Daddy, though, is a different beast. It's a looser, earthier ensemble with strong elements of twang, soul and gospel cool. There also is a healthy roster of inspirations figuring into the band's new album, For a Second Time.

Nobody From Nowhere, for instance, is a moody everyman rocker that recalls the narratives of Steve Earle and Chris Knight, while Wash and Fold cooks up a groove fueled by vintage Little Feat-style slide guitar and a crisp Bo Diddley beat. The killer, though, is Hardshell Case, which grooves with a slow, determined Southern glow and a guitar hook that sounds like Creedence Clearwater Revival. Keyboards then pepper the tune with a spiritual air that almost takes the music to church.
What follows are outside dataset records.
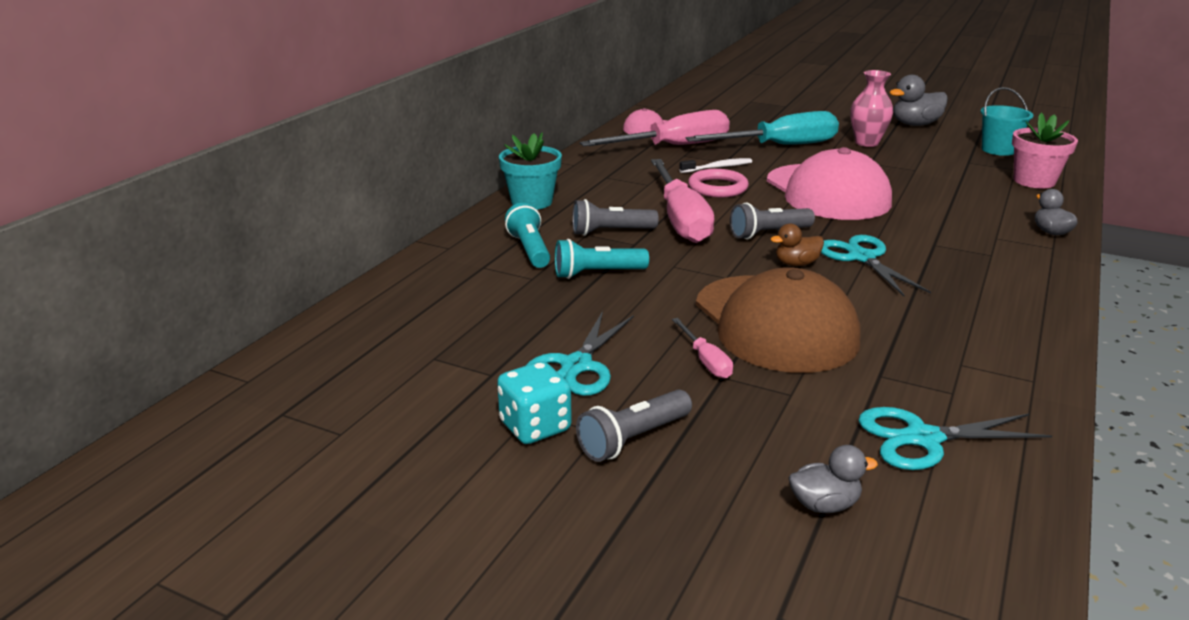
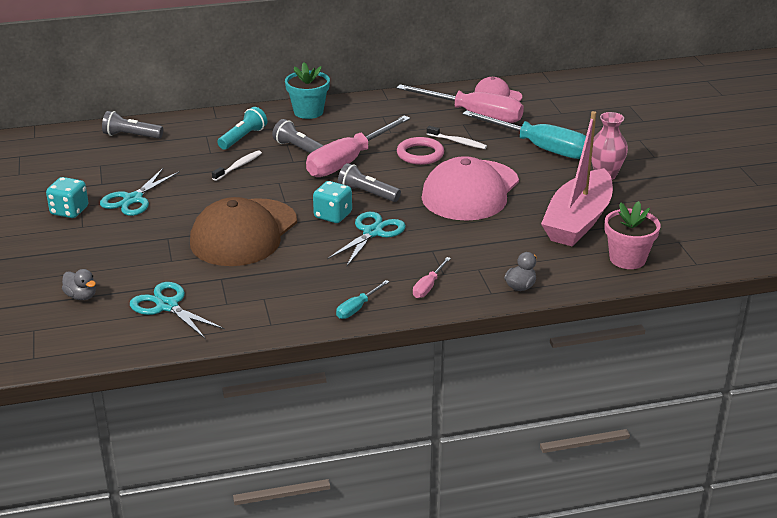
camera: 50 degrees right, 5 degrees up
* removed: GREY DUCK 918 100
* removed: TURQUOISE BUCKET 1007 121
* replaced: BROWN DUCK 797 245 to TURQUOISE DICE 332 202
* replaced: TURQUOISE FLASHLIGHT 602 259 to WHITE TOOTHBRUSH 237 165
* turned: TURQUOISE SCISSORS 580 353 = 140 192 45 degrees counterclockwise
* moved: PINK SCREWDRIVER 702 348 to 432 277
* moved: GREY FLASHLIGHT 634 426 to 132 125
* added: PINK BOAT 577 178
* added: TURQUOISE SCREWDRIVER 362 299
Kimbrough and Womack will perform as an acoustic duo at the Francisco's Farm Arts Festival at Midway College on Saturday afternoon, and then the full band (rounded out by keyboardist John Deaderick, bassist Dave Jacques and drummer Paul Griffith) heads to The Brick Alley in Frankfort that evening.

Steve Earle and Joe Pug

8 p.m. June 27 at Memorial Hall, 1225 Elm St., Cincinnati. $25, $30, $35, $40. (513) 744-3551. Ticketweb, www.ticketweb.com.

Near the close of his performance here last summer at The Kentucky Theatre — a mind-bending acoustic concert that boasted harmonies from wife Allison Moorer, turntable beats from DJ Neil MacDonald and tunes from the New York-savvy album Washington Square SerenadeSteve Earle told the crowd he already had mapped out plans for his next recording, a tribute to the iconic Texas songsmith Townes Van Zandt.

Ten months later we had Townes, an artful and refreshingly unrefined album of 15 Van Zandt tunes both established (Poncho and Lefty, White Freightliner Blues) and obscure (Mr. Mudd and Mr. Gold, Marie), all of which mixed beauty with a bittersweet sense of displacement.

A healthy all-star guest list including Moorer, son Justin Townes Earle (take a wild guess as to whom he is named for), Tim O'Brien, Tom Morello and others helped create the album's soulfully scrappy sound. But hard-core fans of the self-described "hard-core troubadour" know that it's worth the few extra bucks to pick up the two-disc version of Townes. Its second disc consists of 11 Van Zandt gems played demo-style by Earle without accompaniment.

That is also how Earle will perform them — along with music from throughout his own extensive career — on Saturday at Cincinnati's Memorial Hall.

The more ruminative, Dylan-savvy folk of Chicago's Joe Pug will open the evening.